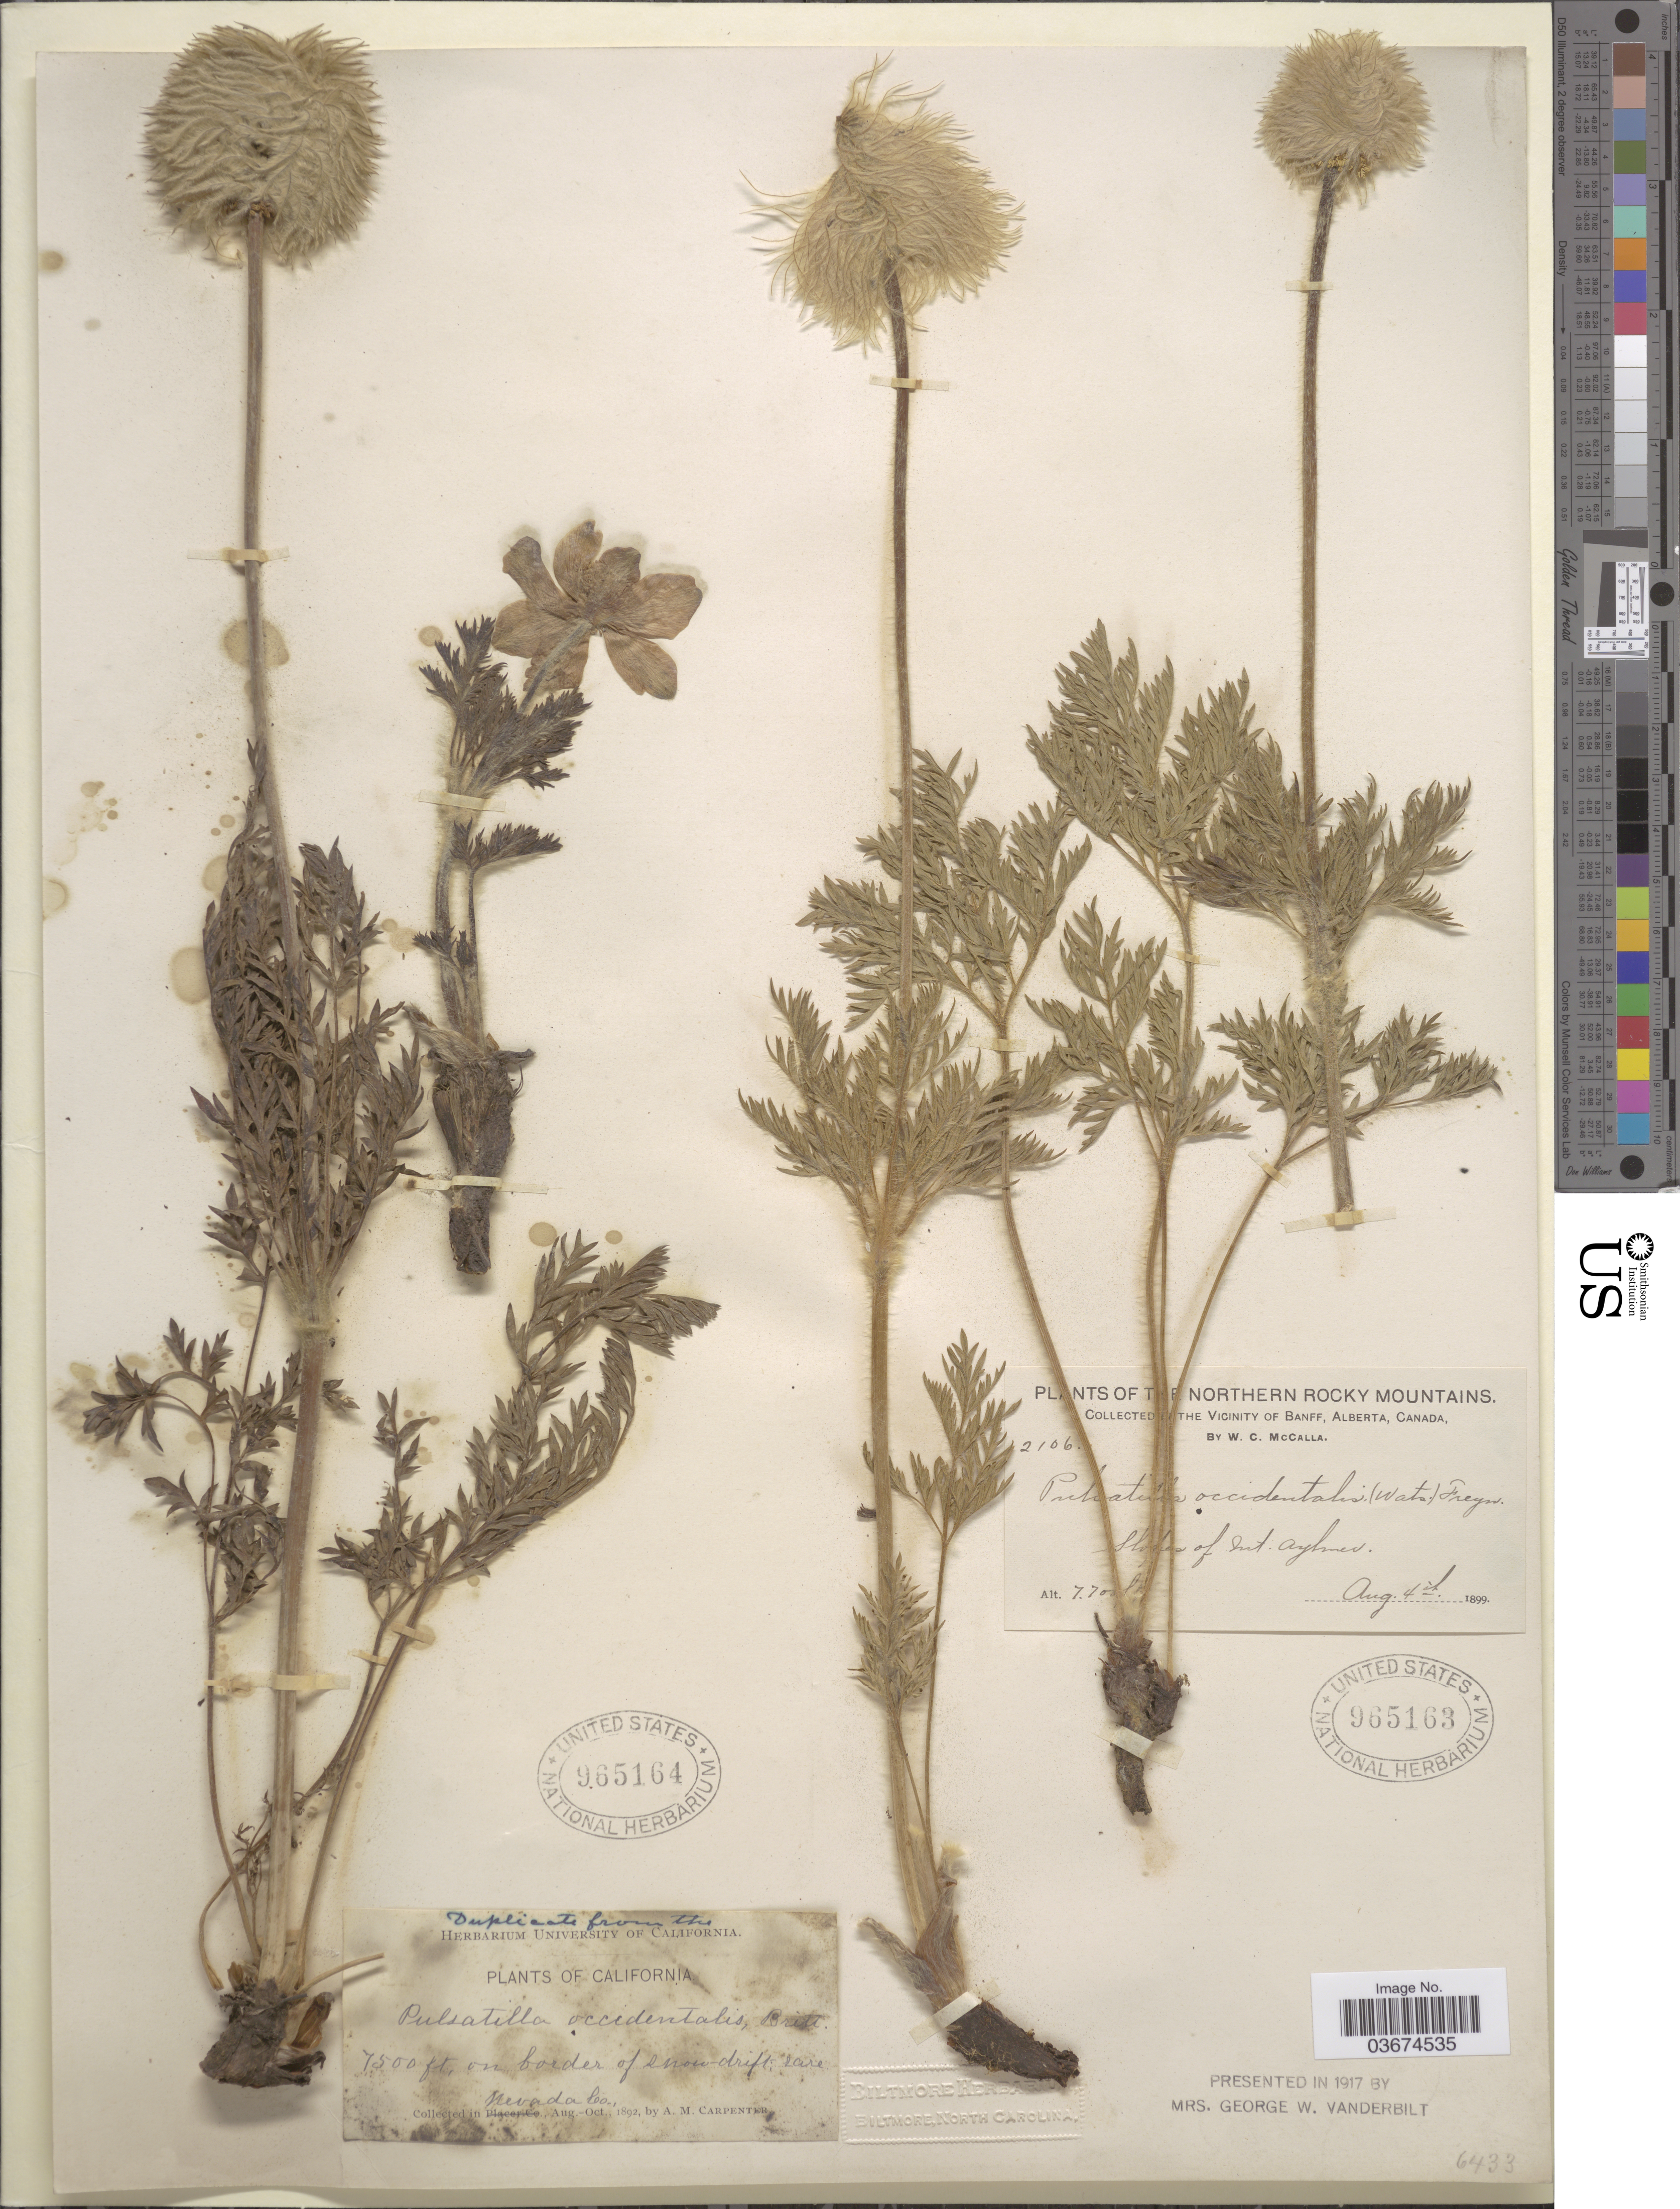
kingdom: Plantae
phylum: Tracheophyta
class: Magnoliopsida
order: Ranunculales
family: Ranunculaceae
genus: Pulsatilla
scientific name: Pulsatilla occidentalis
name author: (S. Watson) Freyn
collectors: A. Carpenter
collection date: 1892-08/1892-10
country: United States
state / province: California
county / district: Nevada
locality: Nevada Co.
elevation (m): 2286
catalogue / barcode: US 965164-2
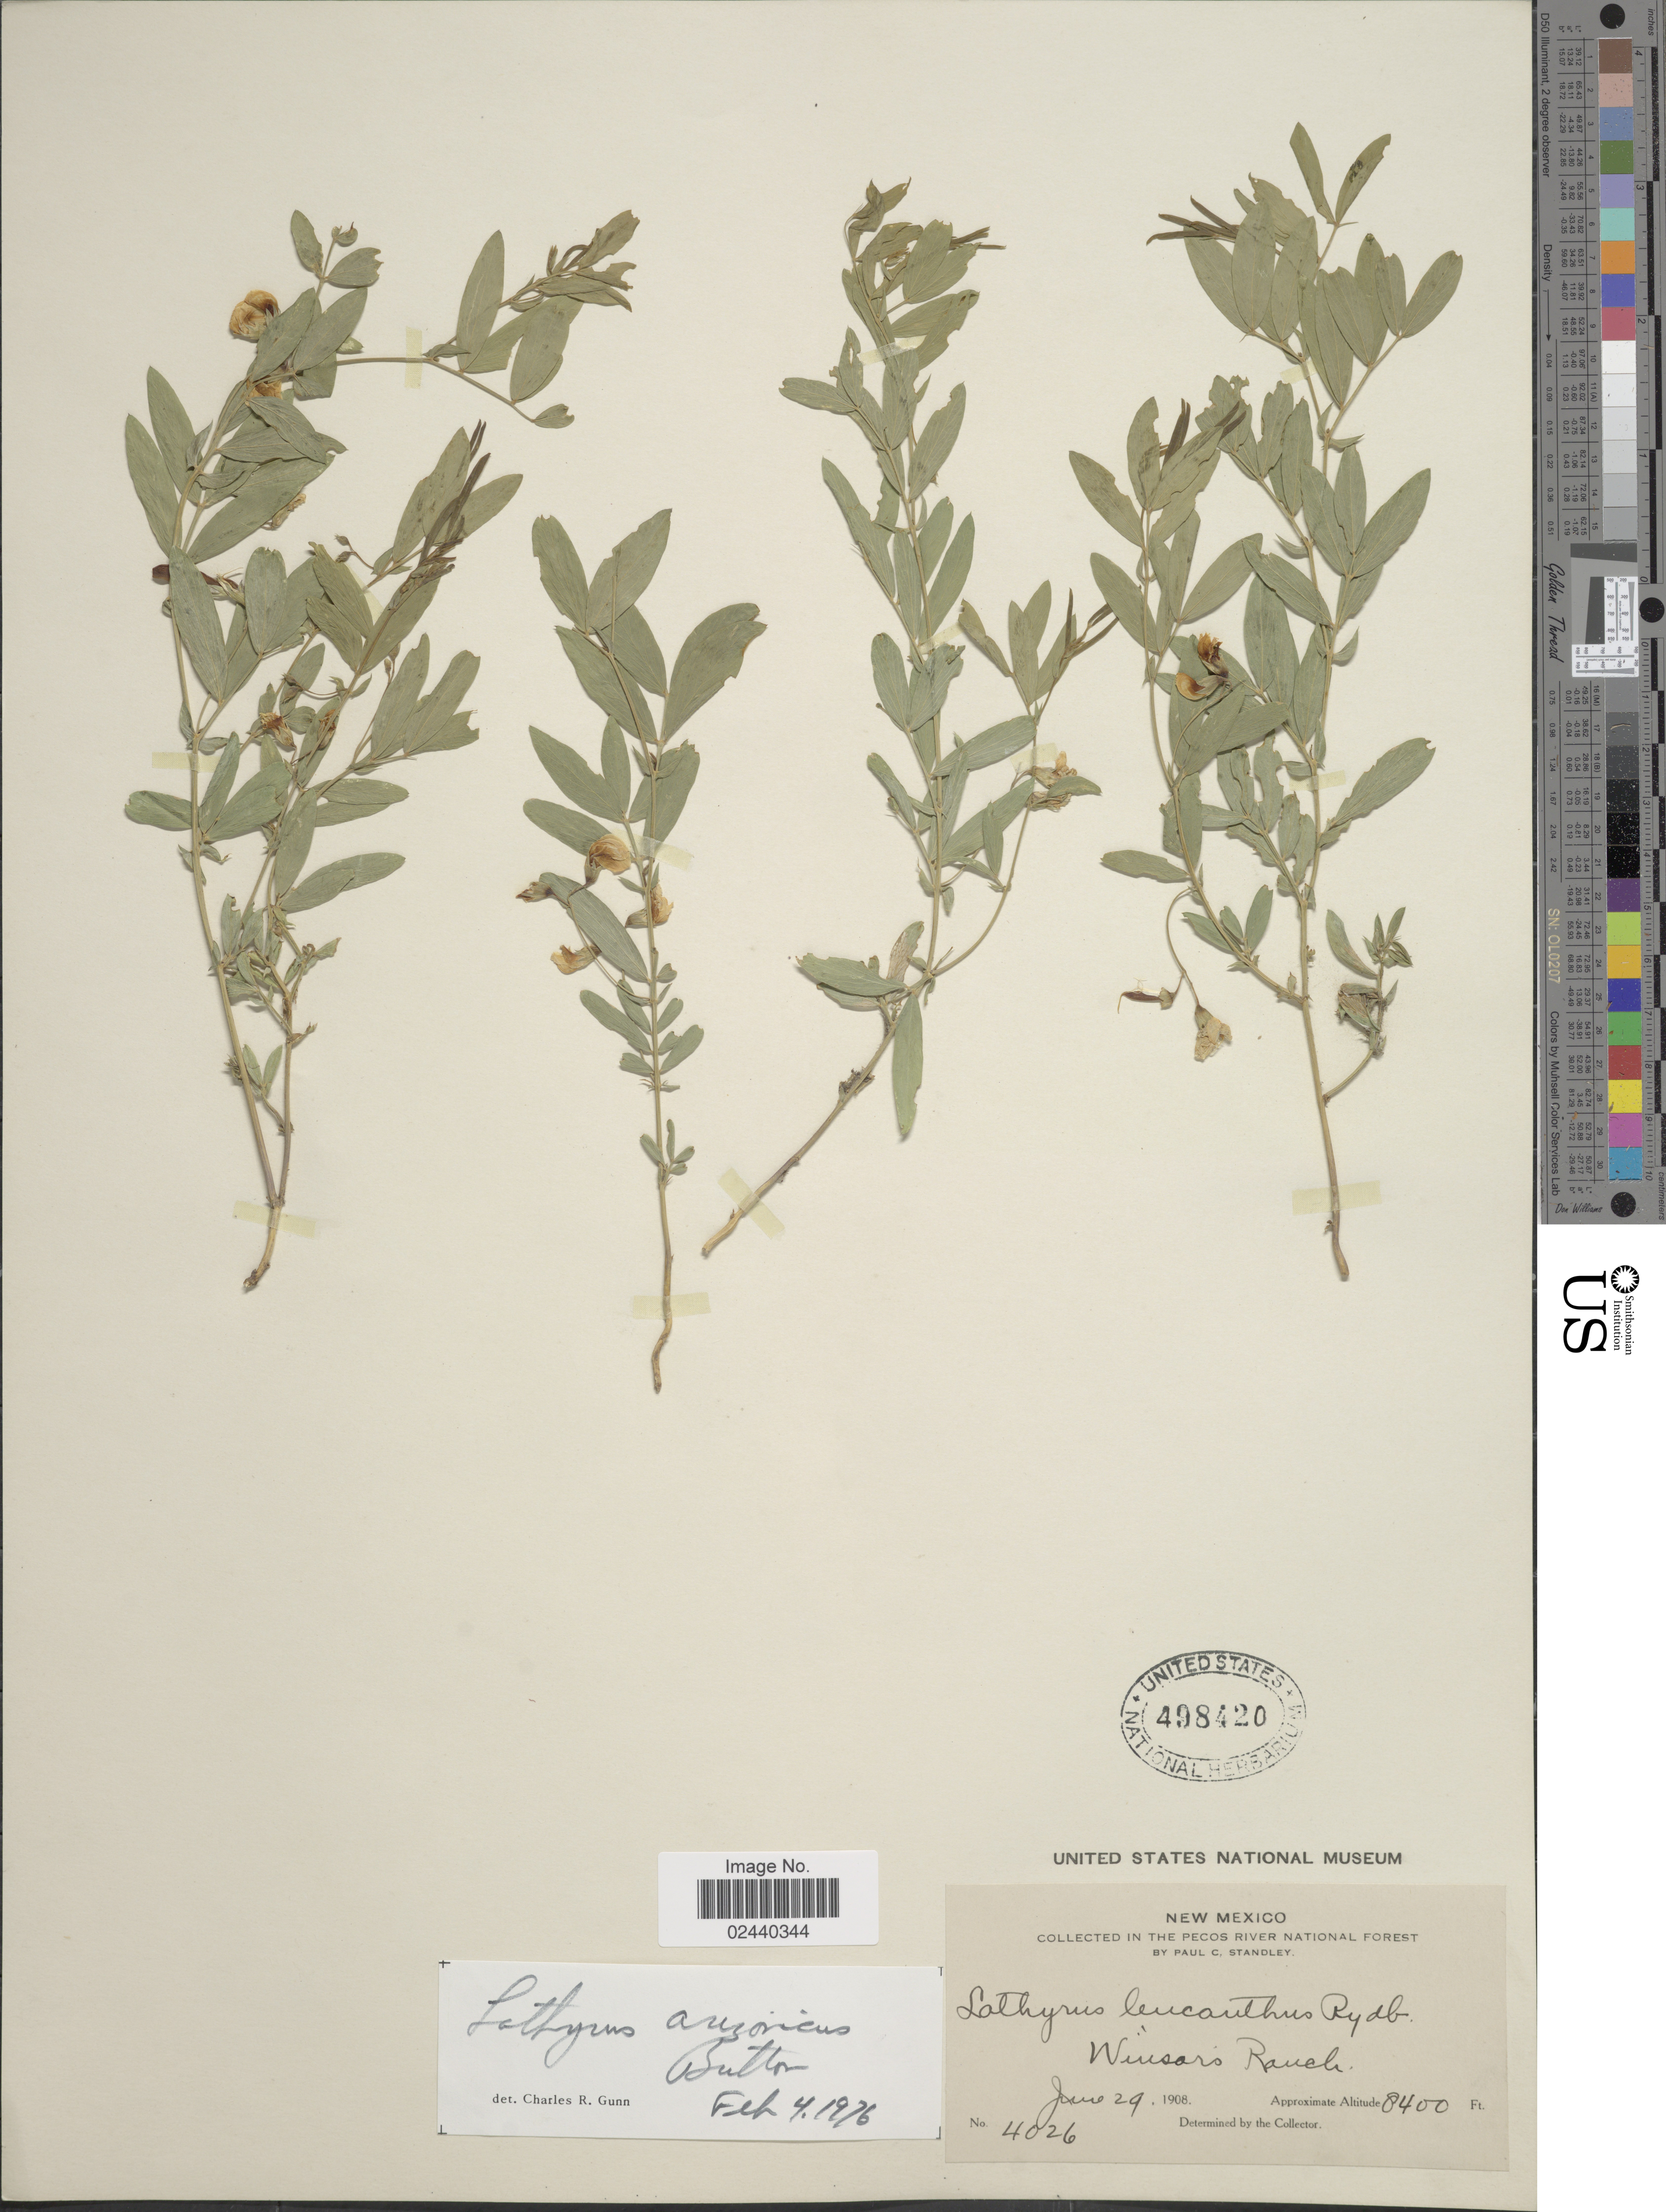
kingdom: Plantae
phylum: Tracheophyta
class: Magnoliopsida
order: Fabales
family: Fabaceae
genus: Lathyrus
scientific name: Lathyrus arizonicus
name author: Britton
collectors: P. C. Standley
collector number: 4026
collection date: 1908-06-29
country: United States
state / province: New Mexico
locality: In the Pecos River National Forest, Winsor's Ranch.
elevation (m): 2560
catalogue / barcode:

- What the exercise asks:
Copy all the records above line for line without changing anything, and leave the pictures out.

- The output:
kingdom: Plantae
phylum: Tracheophyta
class: Magnoliopsida
order: Ranunculales
family: Ranunculaceae
genus: Pulsatilla
scientific name: Pulsatilla occidentalis
name author: (S. Watson) Freyn
collectors: A. Carpenter
collection date: 1892-08/1892-10
country: United States
state / province: California
county / district: Nevada
locality: Nevada Co.
elevation (m): 2286
catalogue / barcode: US 965164-2
kingdom: Plantae
phylum: Tracheophyta
class: Magnoliopsida
order: Fabales
family: Fabaceae
genus: Lathyrus
scientific name: Lathyrus arizonicus
name author: Britton
collectors: P. C. Standley
collector number: 4026
collection date: 1908-06-29
country: United States
state / province: New Mexico
locality: In the Pecos River National Forest, Winsor's Ranch.
elevation (m): 2560
catalogue / barcode:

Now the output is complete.